Repeat the entries that follow from start to finish, keeping every character.

*** Extracted data Section Begins ***

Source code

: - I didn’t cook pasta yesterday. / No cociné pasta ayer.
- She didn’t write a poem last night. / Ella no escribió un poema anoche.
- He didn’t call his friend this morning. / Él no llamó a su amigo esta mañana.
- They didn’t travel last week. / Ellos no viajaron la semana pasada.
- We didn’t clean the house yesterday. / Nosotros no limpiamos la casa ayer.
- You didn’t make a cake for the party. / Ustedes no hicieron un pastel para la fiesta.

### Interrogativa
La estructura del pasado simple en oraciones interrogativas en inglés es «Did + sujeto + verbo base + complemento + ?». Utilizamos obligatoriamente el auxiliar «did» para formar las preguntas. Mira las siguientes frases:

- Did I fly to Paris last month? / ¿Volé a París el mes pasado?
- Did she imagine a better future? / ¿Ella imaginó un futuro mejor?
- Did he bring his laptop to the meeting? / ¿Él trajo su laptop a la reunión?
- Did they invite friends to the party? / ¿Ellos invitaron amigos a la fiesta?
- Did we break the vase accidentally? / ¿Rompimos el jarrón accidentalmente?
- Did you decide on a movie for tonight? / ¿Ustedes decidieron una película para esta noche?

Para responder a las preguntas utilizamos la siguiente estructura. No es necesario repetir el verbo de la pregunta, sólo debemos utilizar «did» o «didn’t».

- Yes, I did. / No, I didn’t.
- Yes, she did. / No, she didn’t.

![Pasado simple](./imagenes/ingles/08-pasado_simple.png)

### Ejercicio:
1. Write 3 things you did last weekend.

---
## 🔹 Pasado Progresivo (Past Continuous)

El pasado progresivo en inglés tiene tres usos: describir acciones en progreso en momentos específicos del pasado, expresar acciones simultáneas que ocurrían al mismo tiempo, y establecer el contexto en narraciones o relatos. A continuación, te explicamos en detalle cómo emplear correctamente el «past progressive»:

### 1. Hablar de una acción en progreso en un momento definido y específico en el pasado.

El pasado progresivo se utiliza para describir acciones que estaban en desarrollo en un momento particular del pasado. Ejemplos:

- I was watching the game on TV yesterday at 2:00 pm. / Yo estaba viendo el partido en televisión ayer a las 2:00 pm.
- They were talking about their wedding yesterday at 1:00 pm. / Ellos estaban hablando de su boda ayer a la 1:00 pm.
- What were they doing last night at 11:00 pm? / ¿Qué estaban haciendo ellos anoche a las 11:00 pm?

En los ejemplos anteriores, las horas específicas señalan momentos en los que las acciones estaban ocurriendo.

*** Extracted data Section Ends ***

■ Exercise solution
Source code

: - I didn’t cook pasta yesterday. / No cociné pasta ayer.
- She didn’t write a poem last night. / Ella no escribió un poema anoche.
- He didn’t call his friend this morning. / Él no llamó a su amigo esta mañana.
- They didn’t travel last week. / Ellos no viajaron la semana pasada.
- We didn’t clean the house yesterday. / Nosotros no limpiamos la casa ayer.
- You didn’t make a cake for the party. / Ustedes no hicieron un pastel para la fiesta.

### Interrogativa
La estructura del pasado simple en oraciones interrogativas en inglés es «Did + sujeto + verbo base + complemento + ?». Utilizamos obligatoriamente el auxiliar «did» para formar las preguntas. Mira las siguientes frases:

- Did I fly to Paris last month? / ¿Volé a París el mes pasado?
- Did she imagine a better future? / ¿Ella imaginó un futuro mejor?
- Did he bring his laptop to the meeting? / ¿Él trajo su laptop a la reunión?
- Did they invite friends to the party? / ¿Ellos invitaron amigos a la fiesta?
- Did we break the vase accidentally? / ¿Rompimos el jarrón accidentalmente?
- Did you decide on a movie for tonight? / ¿Ustedes decidieron una película para esta noche?

Para responder a las preguntas utilizamos la siguiente estructura. No es necesario repetir el verbo de la pregunta, sólo debemos utilizar «did» o «didn’t».

- Yes, I did. / No, I didn’t.
- Yes, she did. / No, she didn’t.

![Pasado simple](./imagenes/ingles/08-pasado_simple.png)

### Ejercicio:
1. Write 3 things you did last weekend.

---
## 🔹 Pasado Progresivo (Past Continuous)

El pasado progresivo en inglés tiene tres usos: describir acciones en progreso en momentos específicos del pasado, expresar acciones simultáneas que ocurrían al mismo tiempo, y establecer el contexto en narraciones o relatos. A continuación, te explicamos en detalle cómo emplear correctamente el «past progressive»:

### 1. Hablar de una acción en progreso en un momento definido y específico en el pasado.

El pasado progresivo se utiliza para describir acciones que estaban en desarrollo en un momento particular del pasado. Ejemplos:

- I was watching the game on TV yesterday at 2:00 pm. / Yo estaba viendo el partido en televisión ayer a las 2:00 pm.
- They were talking about their wedding yesterday at 1:00 pm. / Ellos estaban hablando de su boda ayer a la 1:00 pm.
- What were they doing last night at 11:00 pm? / ¿Qué estaban haciendo ellos anoche a las 11:00 pm?

En los ejemplos anteriores, las horas específicas señalan momentos en los que las acciones estaban ocurriendo.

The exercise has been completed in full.